Source extract =
Current labelling system makes it a challenge for consumers to identify potential sources of chemicals

A number of important findings from this article suggest that the target chemicals are found in many products sold to consumers and that the current labelling system makes it challenging to understand all of the potential sources of these chemicals.

  • Almost a third of products (30%, 11,688) contained at least one of the 55 target chemicals, while 13% contained more than one target chemical.
  • Certain product categories were more likely to have at least one of the target chemicals, cosmetics being the worst (72% of foundations, 69% of bronzers & tanners, 67% of eye makeup products), followed by hair care (63% of hair styling products, 58% of conditioners) and personal care (72% of sunscreens, 66% of lotions and moisturizers).
  • Over half (56%) of the target chemicals were found in at least one product.
  • Most prevalent of the target chemicals in the analyzed personal care products were the preservatives methyl paraben and 2-phenoxyethanol and the natural fragrances linalool and limonene.
  • Most common cocktail of target chemicals was found to be 2-phenoxyethanol, methyl paraben and ethyl paraben although this was only found in fewer than 3% of products.
  • 19 of the 55 target chemicals appeared on the labels under more than one name shining light on a possible area for regulatory efforts to ensure that product labels can be easily understood and compared by consumers.

This work also highlighted the prevalence of missing or incomplete information on product labels which means that the database may underestimate the presence of the target chemicals in consumer products. Beyond this, incomplete product label information poses another challenge for consumers who look to labels to guide their decisions about personal and household products.

Task statement =
Answer these from the text on chemical labelling:
1. What percentage of products contained more than one target chemical?
2. How many of the 55 target chemicals appeared on labels under more than one name?
3. Which two natural fragrances were among the most prevalent target chemicals?
The items after this text are separate material.

Supplied data =
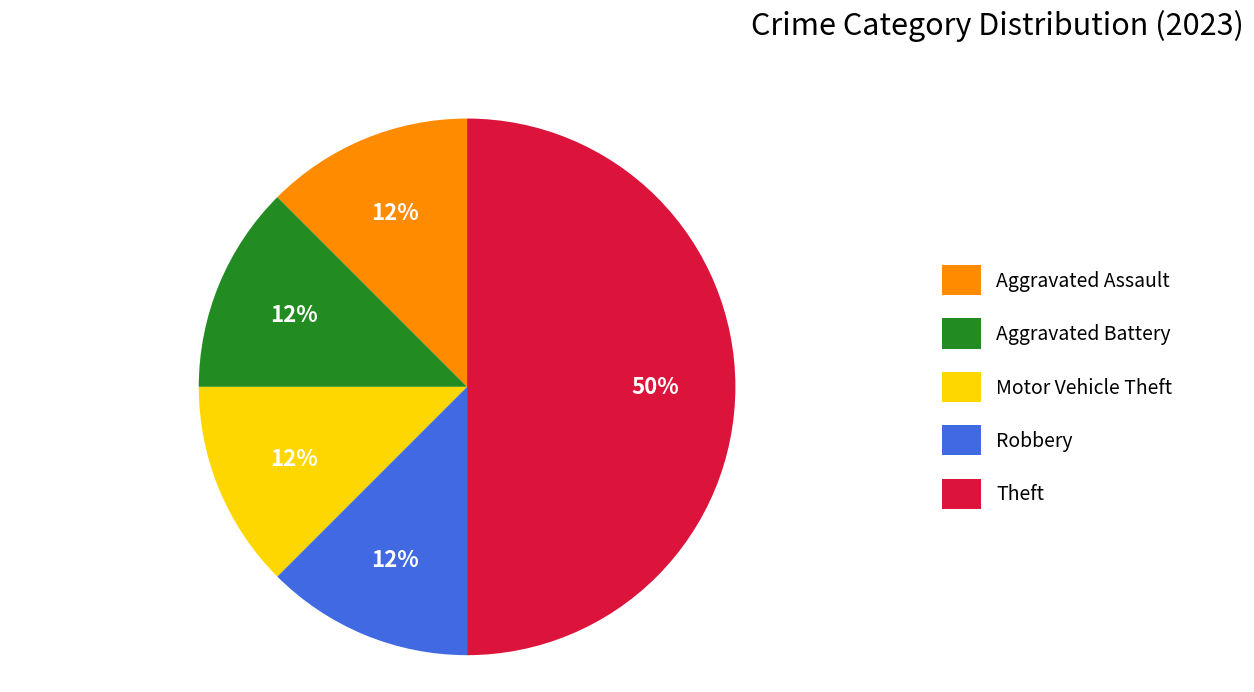

To the nearest percent, what is the average slice percentage?

20%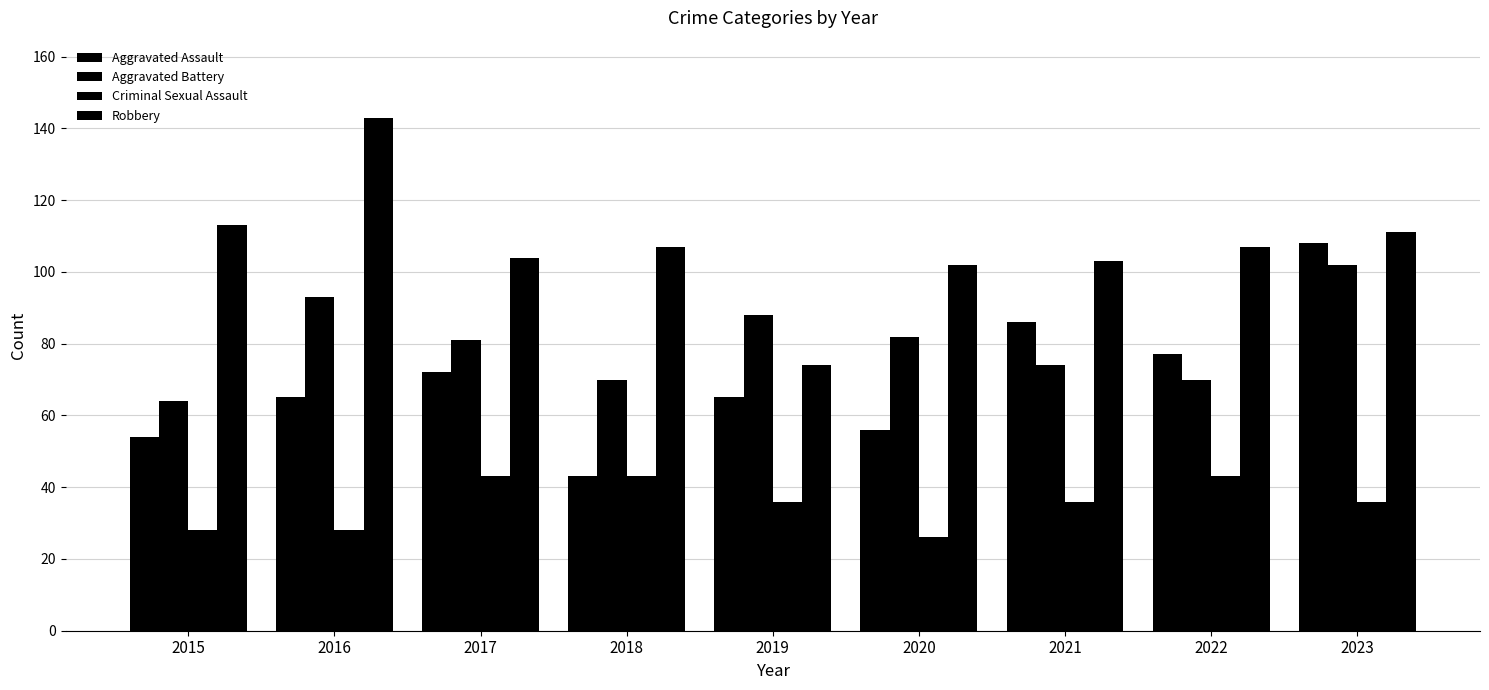

Rank the series by their average value, from highest to lowest.

Robbery, Aggravated Battery, Aggravated Assault, Criminal Sexual Assault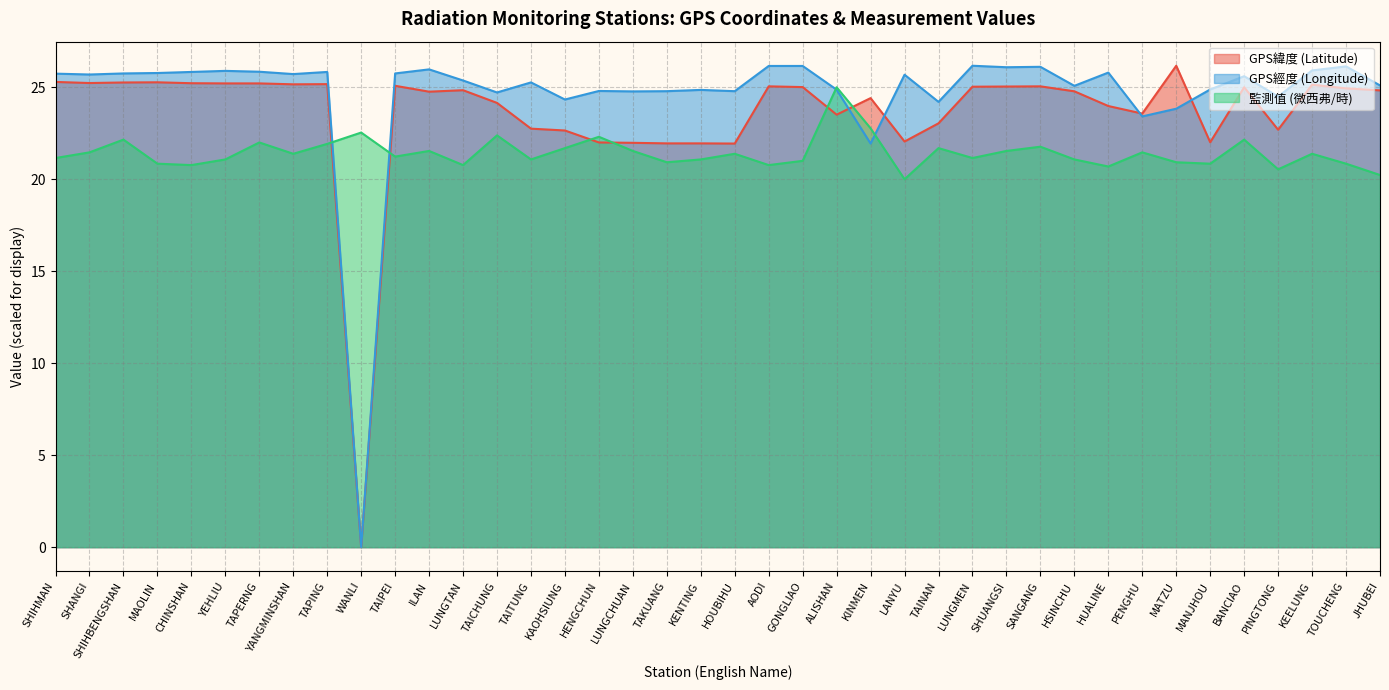

How many categories are shown in the chart?

40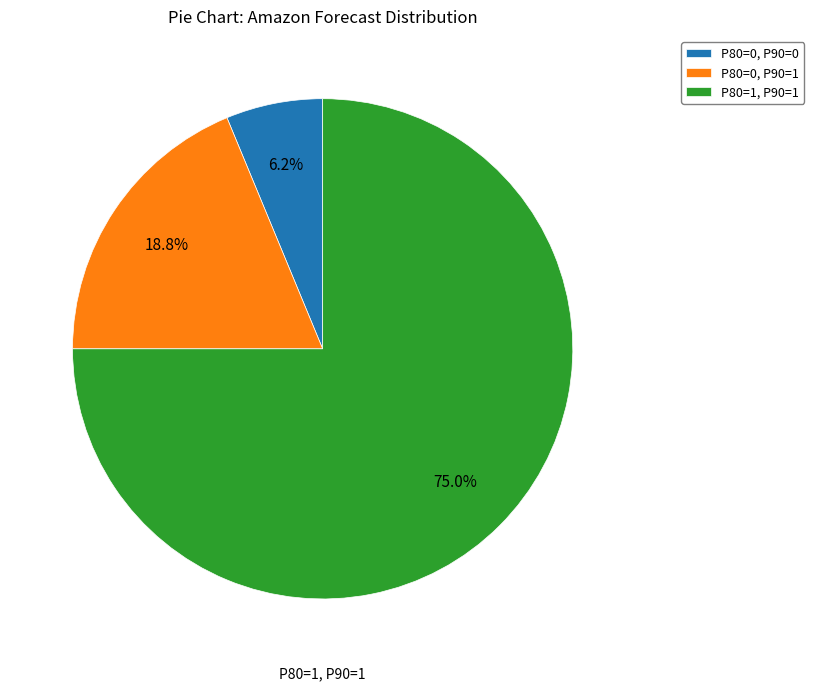

To the nearest percent, what is the difference between the largest and smallest slice percentages?

69%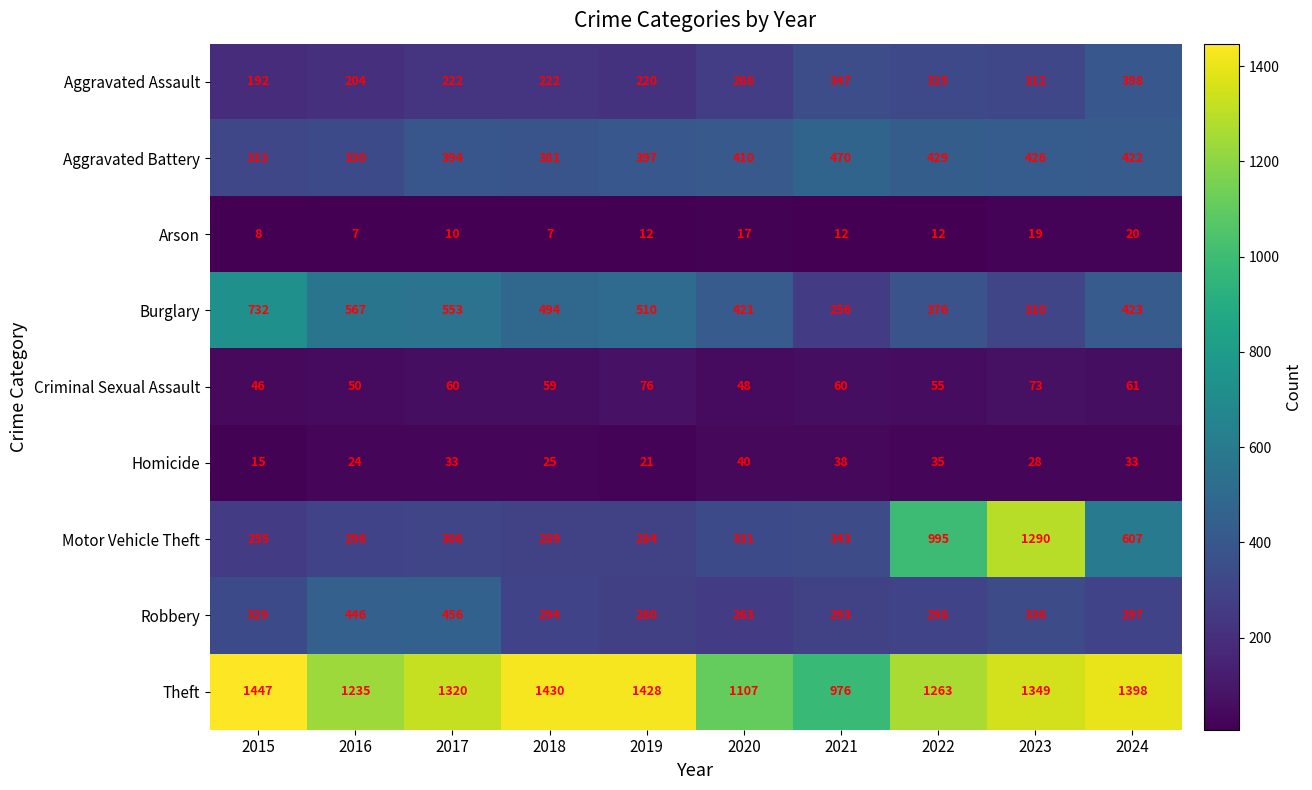

What is the difference between the Aggravated Assault values at 2020 and 2019?

48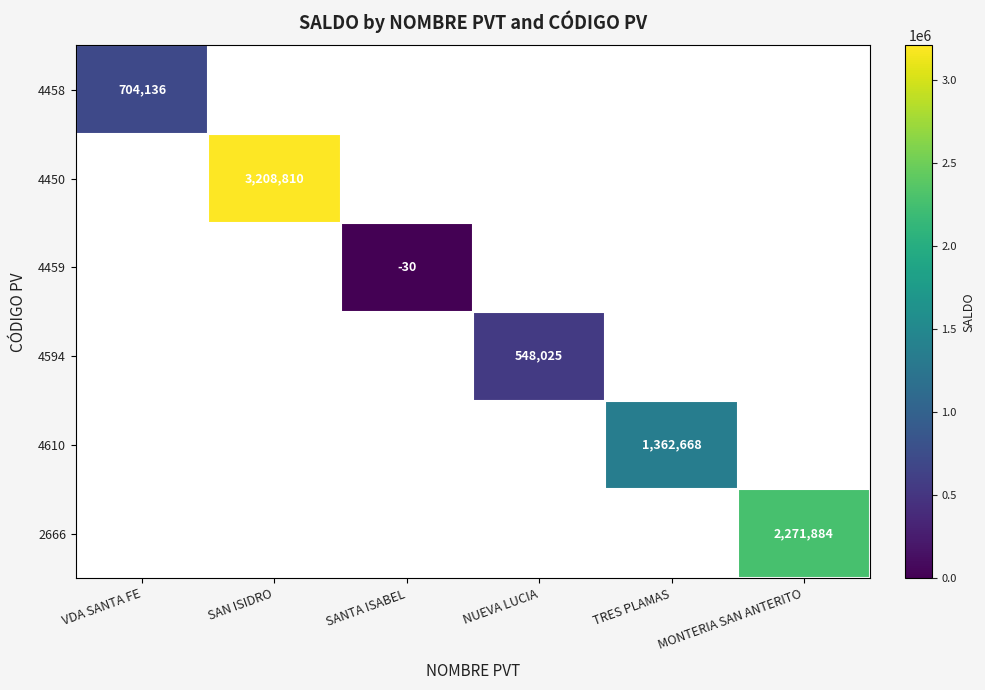

At which category does the chart reach its minimum across all series?

SANTA ISABEL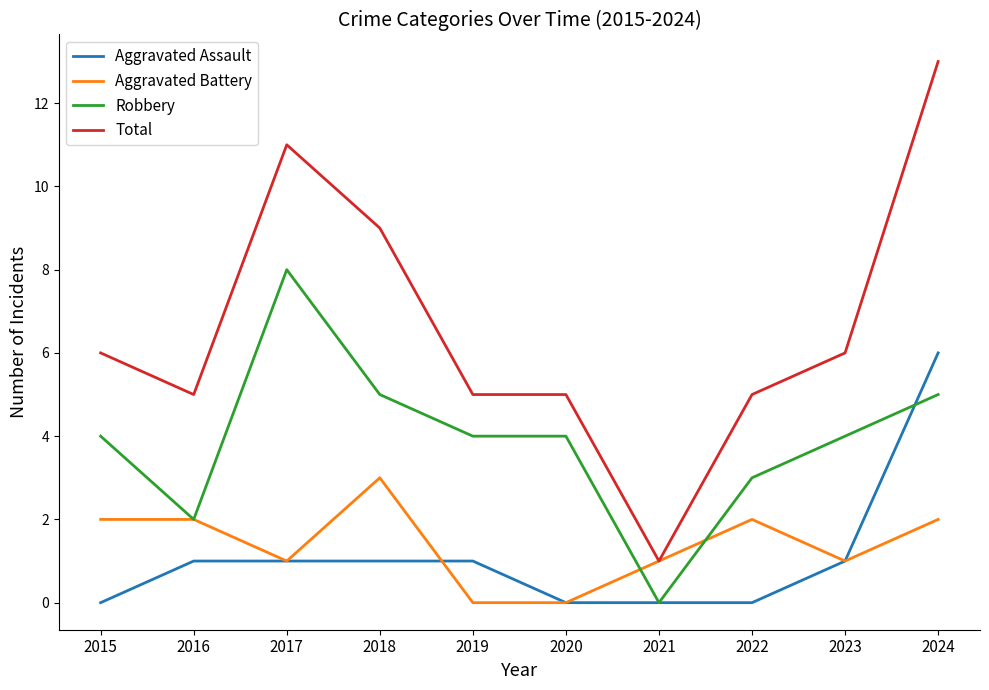

How many lines are shown in the chart?

4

Output for this exercise =
1. 13%
2. 19
3. Linalool and limonene